Centric Health's vision is to be the leading provider of pharmacy and other healthcare services to Canadian seniors. Centric Health is one of Canada's leading, and most trusted providers of comprehensive Specialty Pharmacy services and solutions to seniors. Centric Health operates a large national network of pharmacy fulfilment centres that deliver high-volume solutions for the cost-effective supply of chronic medication and other specialty clinical pharmacy services, serving more than 31,000 residents in over 460 seniors communities (long-term care, retirement homes, and assisted living facilities) nationally.

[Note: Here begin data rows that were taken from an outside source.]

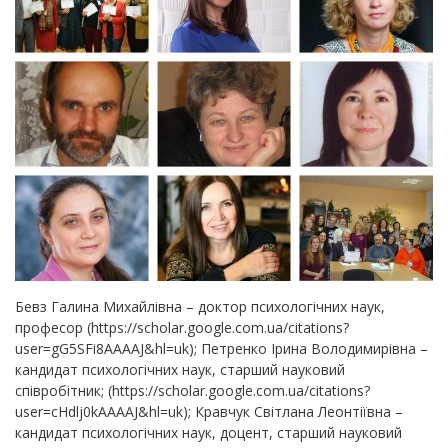
Бевз Галина Михайлівна – доктор психологічних наук,
професор (https://scholar.google.com.ua/citations?
user=gG5SFi8AAAAJ&hl=uk); Петренко Ірина Володимирівна –
кандидат психологічних наук, старший науковий
співробітник; (https://scholar.google.com.ua/citations?
user=cHdlj0kAAAAJ&hl=uk); Кравчук Світлана Леонтіївна –
кандидат психологічних наук, доцент, старший науковий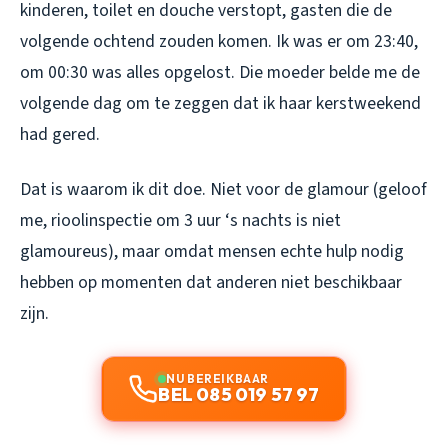
kinderen, toilet en douche verstopt, gasten die de
volgende ochtend zouden komen. Ik was er om 23:40,
om 00:30 was alles opgelost. Die moeder belde me de
volgende dag om te zeggen dat ik haar kerstweekend
had gered.
Dat is waarom ik dit doe. Niet voor de glamour (geloof
me, rioolinspectie om 3 uur ‘s nachts is niet
glamoureus), maar omdat mensen echte hulp nodig
hebben op momenten dat anderen niet beschikbaar
zijn.
NU BEREIKBAAR
BEL 085 019 57 97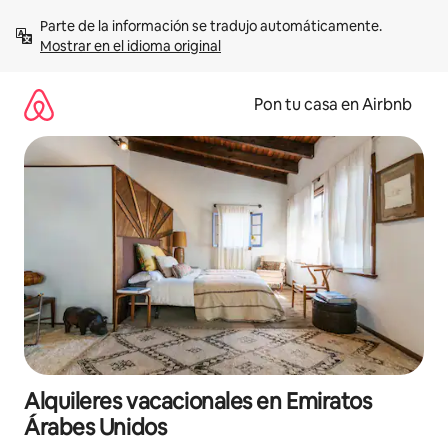
Omite
Parte de la información se tradujo automáticamente. 
el
Mostrar en el idioma original
contenido
Pon tu casa en Airbnb
Alquileres vacacionales en Emiratos
Árabes Unidos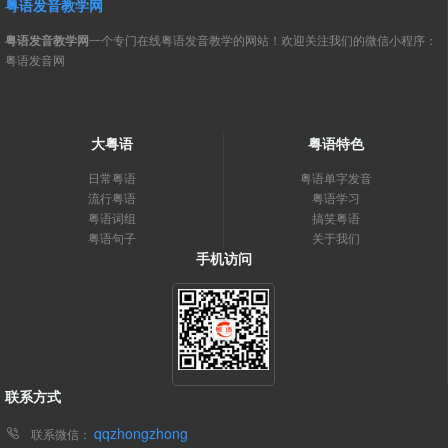
粤语发音教学网
粤语发音教学网
一个专门在线粤语发音教学的网站！欢迎关注我们的微信小程序：
粤语发音网
大粤语
粤语特色
日常粤语
粤语单字发音
流行粤语
粤语学习
粤语词组
搞笑粤语
粤语句子
关于我们
手机访问
联系方式
qqzhongzhong
联系微信：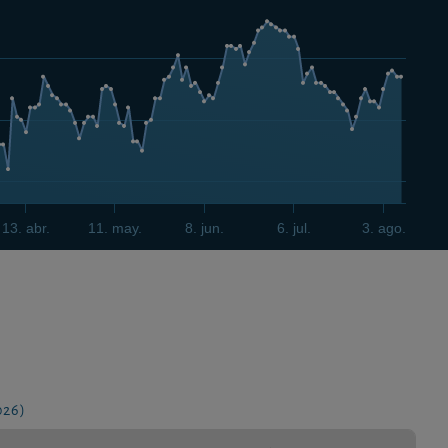
13. abr.
11. may.
8. jun.
6. jul.
3. ago.
026)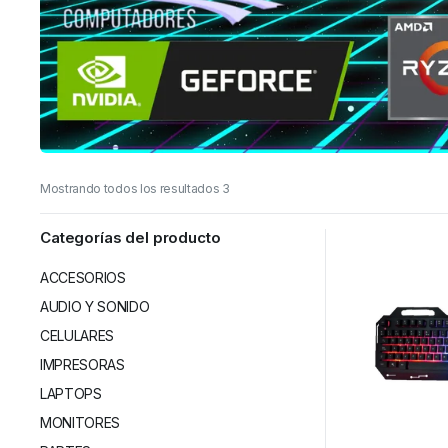
Mostrando todos los resultados 3
Categorías del producto
ACCESORIOS
AUDIO Y SONIDO
CELULARES
IMPRESORAS
LAPTOPS
MONITORES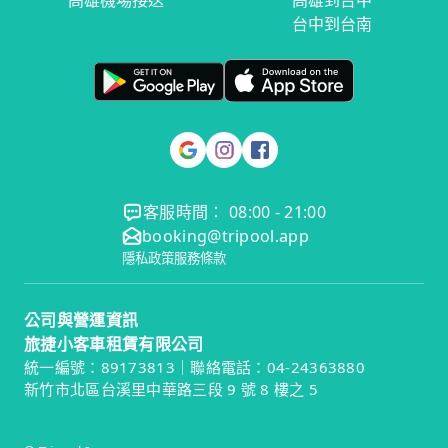
高雄機場接送
高雄到台中
台中到台南
客服時間： 08:00 - 21:00
booking@tripool.app
隱私政策
服務條款
公司與營運資訊
旅捷小客車租賃有限公司
統一編號：89173813｜聯絡電話：04-24363880
新竹市北區台溪里中華路三段 9 號 8 樓之 5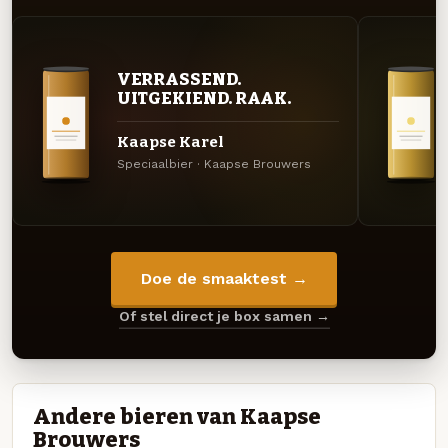
VERRASSEND.
UITGEKIEND. RAAK.
Kaapse Karel
Speciaalbier · Kaapse Brouwers
Doe de smaaktest →
Of stel direct je box samen →
Andere bieren van Kaapse
Brouwers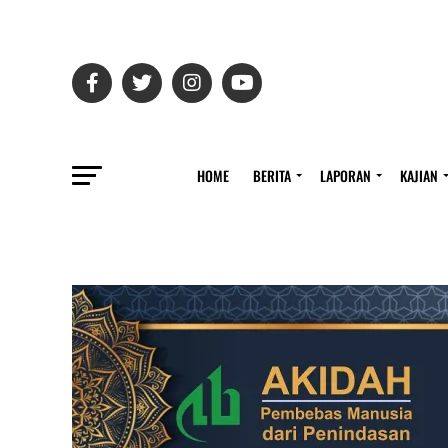
HOME
BERITA
LAPORAN
KAJIAN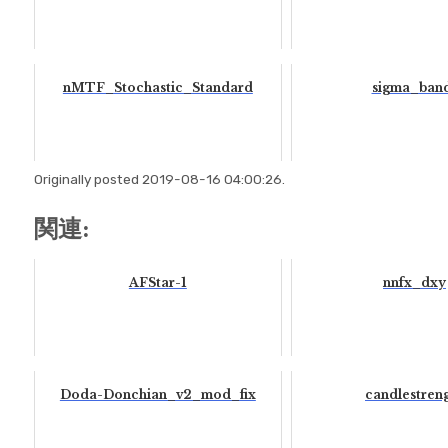
nMTF_Stochastic_Standard
sigma_ban
Originally posted 2019-08-16 04:00:26.
関連:
AFStar-1
nnfx_dxy
Doda-Donchian_v2_mod_fix
candlestren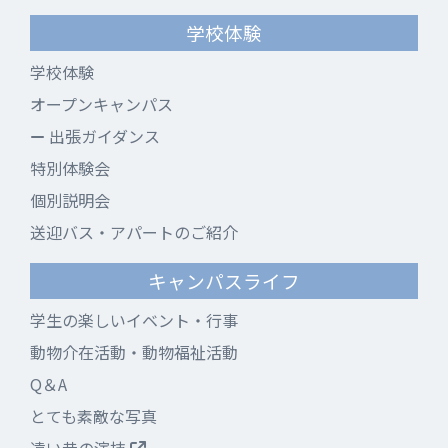
学校体験
学校体験
オープンキャンパス
出張ガイダンス
特別体験会
個別説明会
送迎バス・アパートのご紹介
キャンパスライフ
学生の楽しいイベント・行事
動物介在活動・動物福祉活動
Q＆A
とても素敵な写真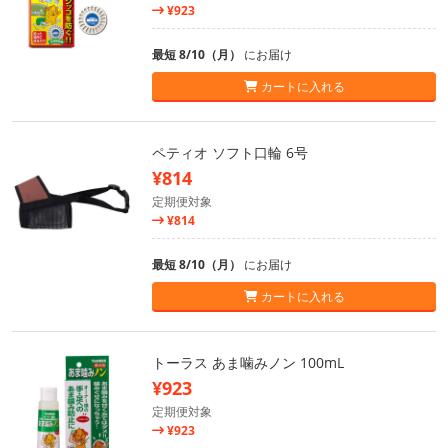
¥923
最短 8/10（月）
にお届け
カートに入れる
ペティオ ソフト口輪 6号
¥814
定期便対象
¥814
最短 8/10（月）
にお届け
カートに入れる
トーラス あま噛みノン 100mL
¥923
定期便対象
¥923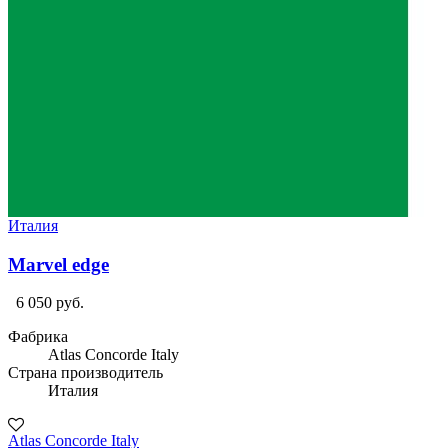
Италия
Marvel edge
6 050 руб.
Фабрика
Atlas Concorde Italy
Страна производитель
Италия
Atlas Concorde Italy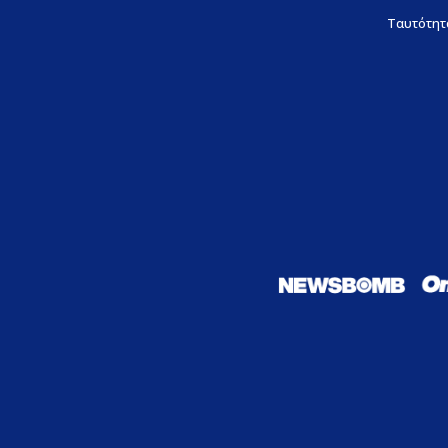
Ταυτότητ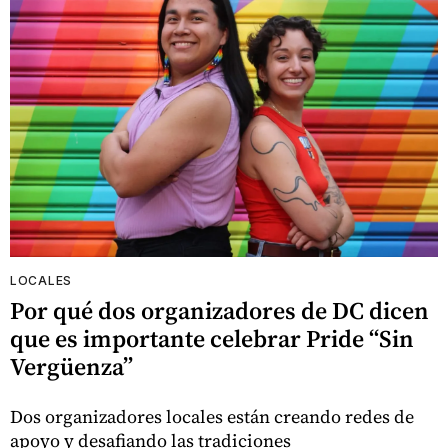
LOCALES
Por qué dos organizadores de DC dicen
que es importante celebrar Pride “Sin
Vergüenza”
Dos organizadores locales están creando redes de
apoyo y desafiando las tradiciones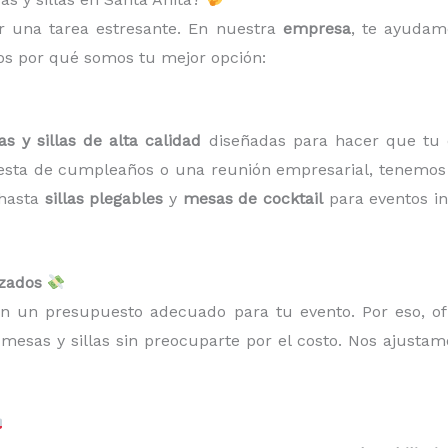
r una tarea estresante. En nuestra
empresa
, te ayudamo
mos por qué somos tu mejor opción:
s y sillas de alta calidad
diseñadas para hacer que tu ev
esta de cumpleaños o una reunión empresarial, tenemos e
 hasta
sillas plegables
y
mesas de cocktail
para eventos in
izados
on un presupuesto adecuado para tu evento. Por eso, 
mesas y sillas sin preocuparte por el costo. Nos ajusta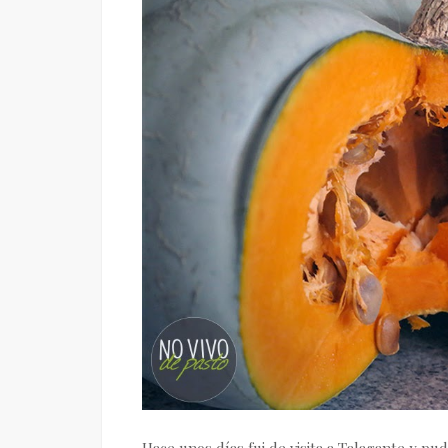
Hace unos días fui de visita a Talagante y p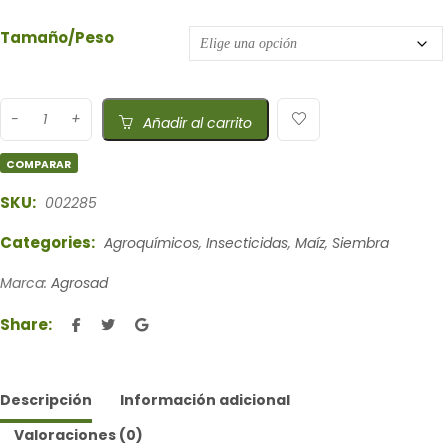
Tamaño/Peso
Añadir al carrito
COMPARAR
SKU:
002285
Categories:
Agroquímicos
,
Insecticidas
,
Maíz
,
Siembra
Marca:
Agrosad
Share:
Descripción
Información adicional
Valoraciones (0)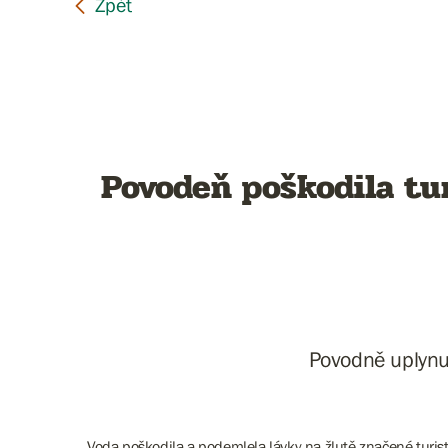
Povodeň poškodila tur
Povodně uplynul
Voda poškodila a podemlela lávky na žlutě značené turis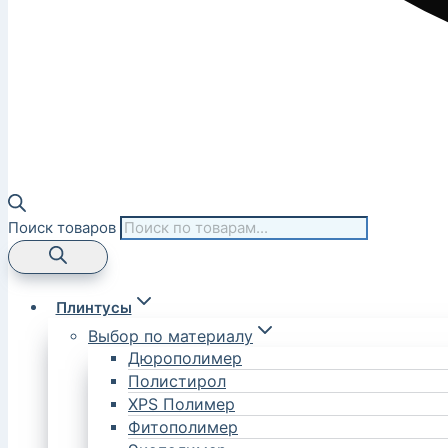
Поиск товаров
Плинтусы
Выбор по материалу
Дюрополимер
Полистирол
XPS Полимер
Фитополимер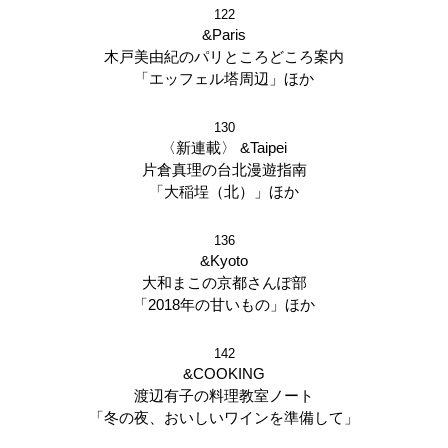
122
&Paris
木戸美由紀のパリところどころ案内
「エッフェル塔周辺」ほか
130
〈新連載〉 &Taipei
片倉真理の台北漫遊指南
「大稲埕（北）」ほか
136
&Kyoto
大和まこの京都さんぽ部
「2018年の甘いもの」ほか
142
&COOKING
渡辺有子の料理教室ノート
「冬の夜、おいしいワインを準備して」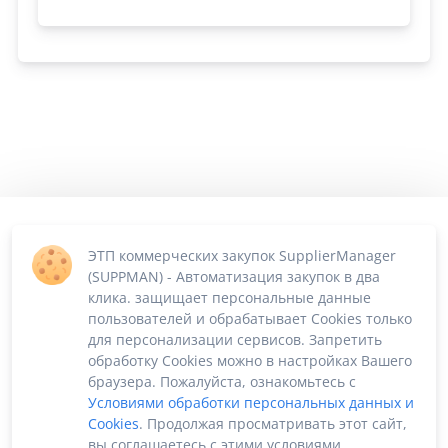
ЭТП коммерческих закупок SupplierManager
(SUPPMAN) - Автоматизация закупок в два
клика. защищает персональные данные
пользователей и обрабатывает Cookies только
для персонализации сервисов. Запретить
обработку Cookies можно в настройках Вашего
браузера. Пожалуйста, ознакомьтесь с
Условиями обработки персональных данных и
Cookies
. Продолжая просматривать этот сайт,
вы соглашаетесь с этими условиями.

With services that address the growing demand within the Canadian healthcare system, Centric Health's unparalleled national care delivery platform provides significant potential for future expansion and growth.

FORWARD-LOOKING STATEMENTS

This press release contains statements that may constitute "forward-looking statements" within the meaning of applicable Canadian securities legislation.  These forward-looking statements include, among others, statements regarding the Company's business strategy, plans and other expectations, beliefs, goals, objectives, information and statements about possible future events, including in respect the expected receipt of shareholder approval for the RHI Acquisition, closing of the RHI Acquisition and future advances under the Crown Capital Facilities and the Yorkville Facilities. Forward-looking statements generally can be identified by the use of forward-looking terminology such as "may", "will", "expect", "intend", "estimate", "anticipate" or similar expressions suggesting future outcomes or events. Such forward-looking statements reflect management's current beliefs and are based on information currently available to management.

Forward-looking statements involve risks and uncertainties that could cause actual results to differ materially from those contemplated by such statements. Factors that could cause such differences include the Company's liquidity and capital requirements, government regulation and funding, the highly competitive nature of the Company's industry, reliance on contracts with key customers and other risk factors described from time to time in the reports and disclosure documents filed by the Company with Canadian securities regulatory agencies and commissions. These and other factors should be considered carefully and readers should not place undue reliance on the Company's forward-looking statements. As a result of the foregoing and other factors, no assurance can be given as to any such future results, levels of activity or achievements and neither the Company nor any other person assumes responsibility for the accuracy and completeness of these forward-looking statements. The factors underlying current expectations are dynamic and subject to change.